• Exercise:
When the line containing "13: (831, 68, 2.56)" is found in the data below, copy it and each line after it through the line containing "37: (625, 502, 1.46)", exactly and with no others.

• Extracted records:
__________

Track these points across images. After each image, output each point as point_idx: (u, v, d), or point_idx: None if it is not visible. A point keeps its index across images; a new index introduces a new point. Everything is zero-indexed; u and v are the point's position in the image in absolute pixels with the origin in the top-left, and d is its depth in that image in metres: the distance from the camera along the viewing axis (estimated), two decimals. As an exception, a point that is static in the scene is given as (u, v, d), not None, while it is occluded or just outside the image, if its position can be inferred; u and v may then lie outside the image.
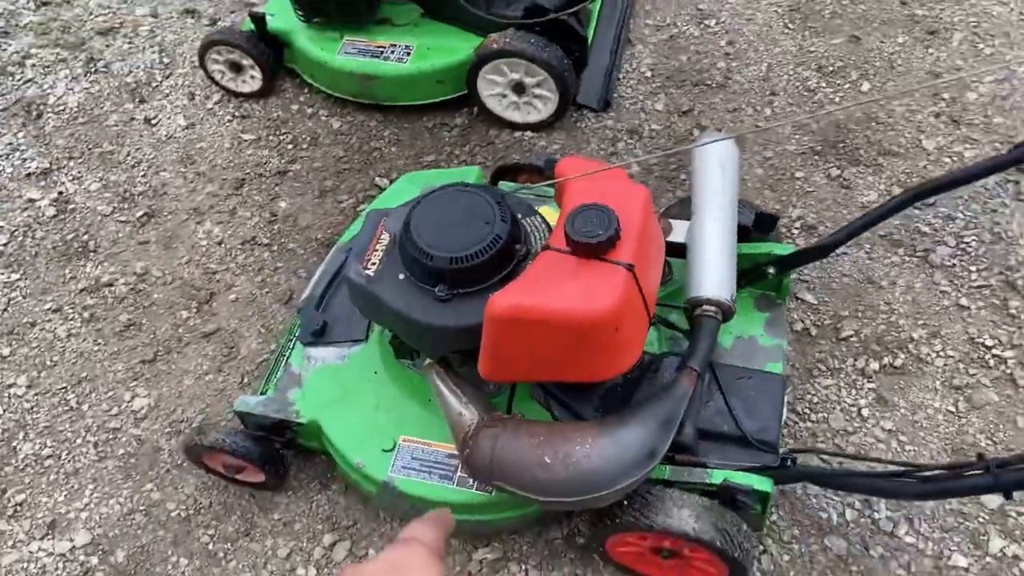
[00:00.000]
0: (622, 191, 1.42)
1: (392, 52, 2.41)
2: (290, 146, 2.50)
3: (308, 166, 2.45)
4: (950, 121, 2.39)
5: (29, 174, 2.48)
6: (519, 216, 1.54)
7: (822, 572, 1.65)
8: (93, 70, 2.77)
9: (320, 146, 2.49)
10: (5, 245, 2.32)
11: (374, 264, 1.54)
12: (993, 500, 1.71)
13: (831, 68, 2.56)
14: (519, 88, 2.34)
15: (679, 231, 1.72)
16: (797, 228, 2.18)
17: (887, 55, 2.59)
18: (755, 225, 1.78)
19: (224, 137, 2.54)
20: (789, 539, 1.69)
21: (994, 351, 1.92)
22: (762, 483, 1.43)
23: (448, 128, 2.50)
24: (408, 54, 2.41)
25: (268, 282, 2.19)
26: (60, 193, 2.42)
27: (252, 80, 2.58)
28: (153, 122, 2.60)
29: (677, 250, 1.69)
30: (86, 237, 2.32)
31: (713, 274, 1.56)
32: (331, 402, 1.72)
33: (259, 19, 2.48)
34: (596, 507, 1.39)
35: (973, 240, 2.11)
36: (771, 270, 1.76)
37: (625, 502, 1.46)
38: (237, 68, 2.56)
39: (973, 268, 2.07)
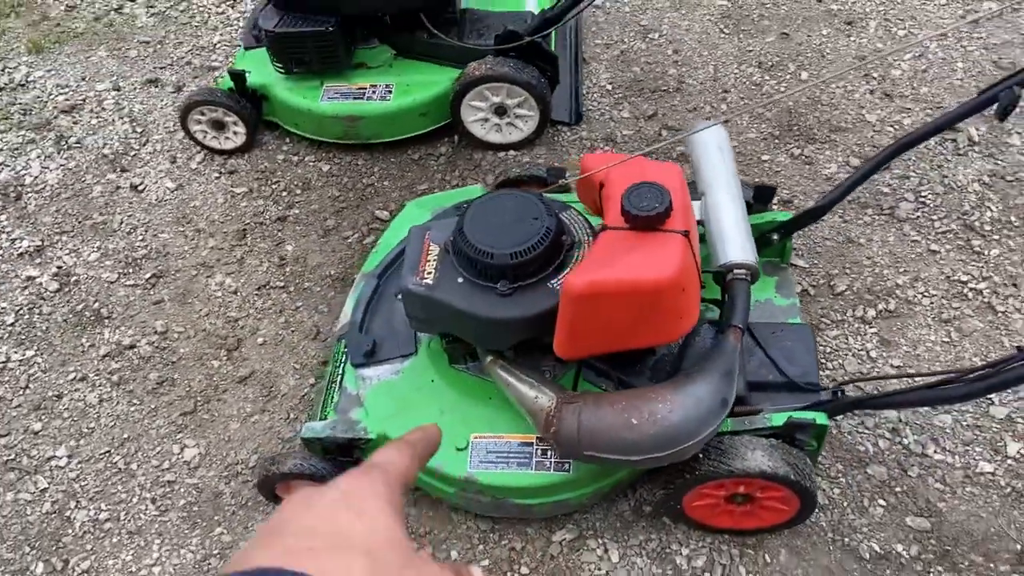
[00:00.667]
0: (660, 169, 1.57)
1: (374, 92, 2.53)
2: (284, 193, 2.57)
3: (306, 209, 2.52)
4: (884, 96, 2.67)
5: (22, 254, 2.47)
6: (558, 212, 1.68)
7: (871, 497, 1.81)
8: (65, 147, 2.78)
9: (314, 189, 2.57)
10: (13, 324, 2.30)
11: (430, 273, 1.64)
12: (1001, 411, 1.91)
13: (770, 63, 2.82)
14: (501, 111, 2.49)
15: (693, 209, 1.88)
16: (775, 204, 2.39)
17: (816, 46, 2.87)
18: (755, 197, 1.96)
19: (215, 193, 2.59)
20: (836, 474, 1.85)
21: (970, 285, 2.15)
22: (821, 417, 1.59)
23: (435, 157, 2.63)
24: (390, 92, 2.53)
25: (292, 322, 2.25)
26: (59, 267, 2.42)
27: (235, 136, 2.64)
28: (140, 188, 2.63)
29: (695, 227, 1.85)
30: (96, 305, 2.32)
31: (737, 240, 1.73)
32: (395, 414, 1.79)
33: (238, 76, 2.56)
34: (682, 459, 1.51)
35: (929, 193, 2.37)
36: (775, 236, 1.95)
37: (701, 455, 1.59)
38: (220, 126, 2.62)
39: (935, 217, 2.31)
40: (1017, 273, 2.17)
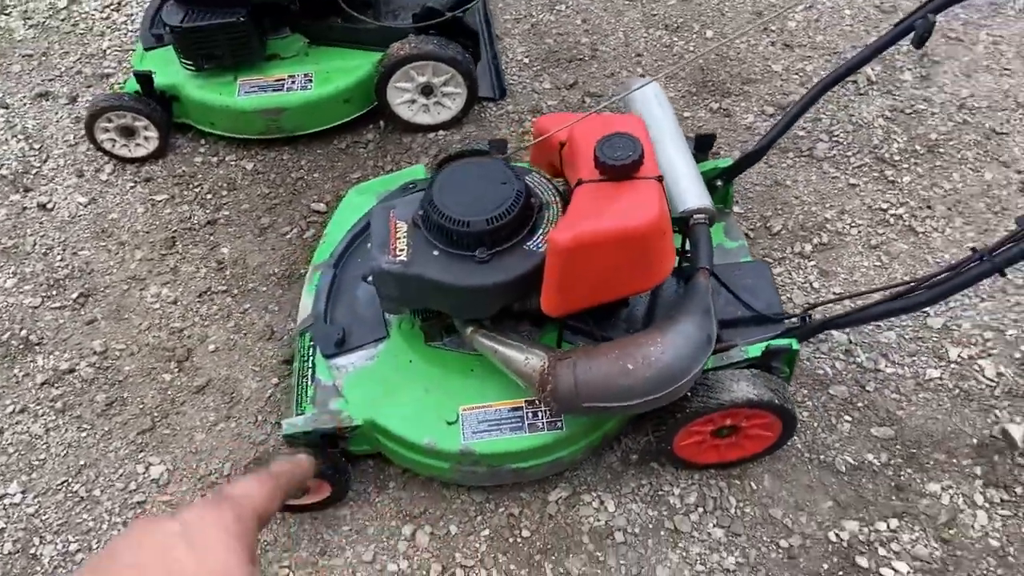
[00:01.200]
0: (623, 121, 1.61)
1: (293, 83, 2.46)
2: (209, 196, 2.47)
3: (236, 210, 2.43)
4: (784, 46, 2.82)
5: (-75, 289, 2.27)
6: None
7: (837, 415, 1.92)
8: (-45, 172, 2.57)
9: (241, 189, 2.48)
10: (-70, 365, 2.11)
11: (402, 251, 1.62)
12: (937, 321, 2.07)
13: (676, 25, 2.92)
14: (427, 90, 2.48)
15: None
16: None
17: (715, 5, 2.99)
18: (697, 147, 2.04)
19: (134, 204, 2.46)
20: (802, 399, 1.95)
21: (890, 212, 2.31)
22: (794, 343, 1.67)
23: (362, 145, 2.58)
24: (310, 81, 2.47)
25: (242, 325, 2.17)
26: (-28, 298, 2.24)
27: (147, 141, 2.51)
28: (49, 207, 2.46)
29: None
30: (24, 332, 2.17)
31: (693, 187, 1.79)
32: (378, 398, 1.77)
33: (145, 77, 2.43)
34: (677, 397, 1.56)
35: (841, 132, 2.52)
36: (719, 183, 2.03)
37: (690, 393, 1.64)
38: (129, 132, 2.49)
39: (849, 153, 2.46)
40: (929, 195, 2.34)
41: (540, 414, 1.72)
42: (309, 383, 1.83)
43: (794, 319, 1.76)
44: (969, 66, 2.69)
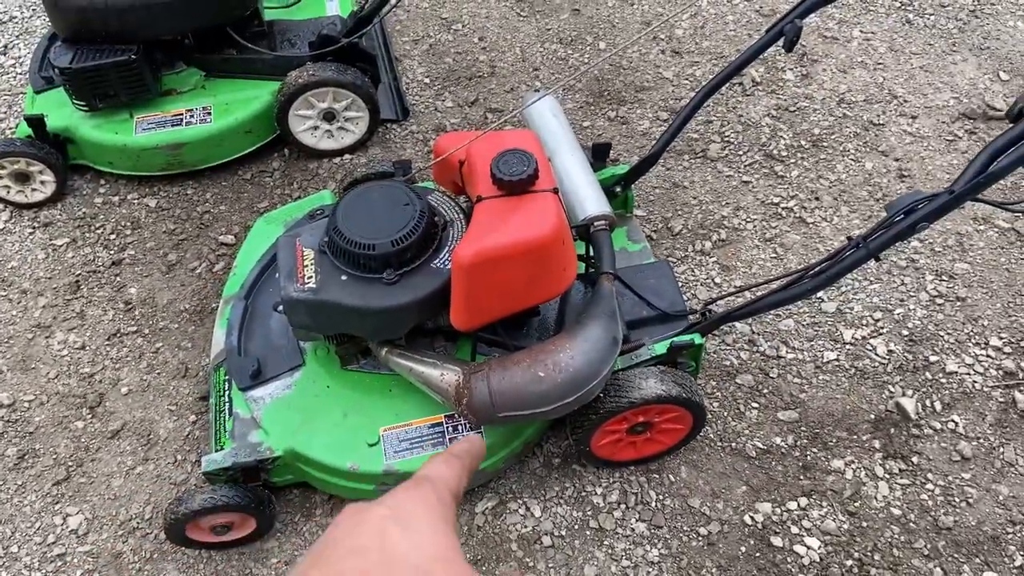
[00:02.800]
0: (516, 137, 1.66)
1: (192, 116, 2.44)
2: (112, 236, 2.42)
3: (141, 248, 2.39)
4: (674, 53, 2.94)
5: None
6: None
7: (745, 403, 2.01)
8: None
9: (145, 227, 2.44)
10: None
11: (311, 278, 1.64)
12: (831, 306, 2.19)
13: (569, 39, 3.01)
14: (329, 116, 2.49)
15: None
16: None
17: (605, 17, 3.09)
18: (594, 155, 2.11)
19: (33, 250, 2.39)
20: (712, 390, 2.04)
21: (781, 205, 2.44)
22: (697, 337, 1.75)
23: (268, 174, 2.58)
24: (209, 114, 2.45)
25: (155, 364, 2.13)
26: None
27: (43, 186, 2.45)
28: (-59, 259, 2.38)
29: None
30: (-78, 392, 2.09)
31: (591, 195, 1.86)
32: (298, 427, 1.77)
33: (37, 121, 2.37)
34: (589, 400, 1.62)
35: (731, 132, 2.64)
36: (618, 189, 2.11)
37: (603, 394, 1.70)
38: (24, 178, 2.42)
39: (740, 152, 2.59)
40: (816, 187, 2.48)
41: (460, 427, 1.76)
42: (227, 417, 1.82)
43: (695, 315, 1.84)
44: (845, 62, 2.86)
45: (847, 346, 2.11)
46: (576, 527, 1.83)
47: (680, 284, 2.21)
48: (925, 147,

__________

• Reply:
13: (831, 68, 2.56)
14: (519, 88, 2.34)
15: (679, 231, 1.72)
16: (797, 228, 2.18)
17: (887, 55, 2.59)
18: (755, 225, 1.78)
19: (224, 137, 2.54)
20: (789, 539, 1.69)
21: (994, 351, 1.92)
22: (762, 483, 1.43)
23: (448, 128, 2.50)
24: (408, 54, 2.41)
25: (268, 282, 2.19)
26: (60, 193, 2.42)
27: (252, 80, 2.58)
28: (153, 122, 2.60)
29: (677, 250, 1.69)
30: (86, 237, 2.32)
31: (713, 274, 1.56)
32: (331, 402, 1.72)
33: (259, 19, 2.48)
34: (596, 507, 1.39)
35: (973, 240, 2.11)
36: (771, 270, 1.76)
37: (625, 502, 1.46)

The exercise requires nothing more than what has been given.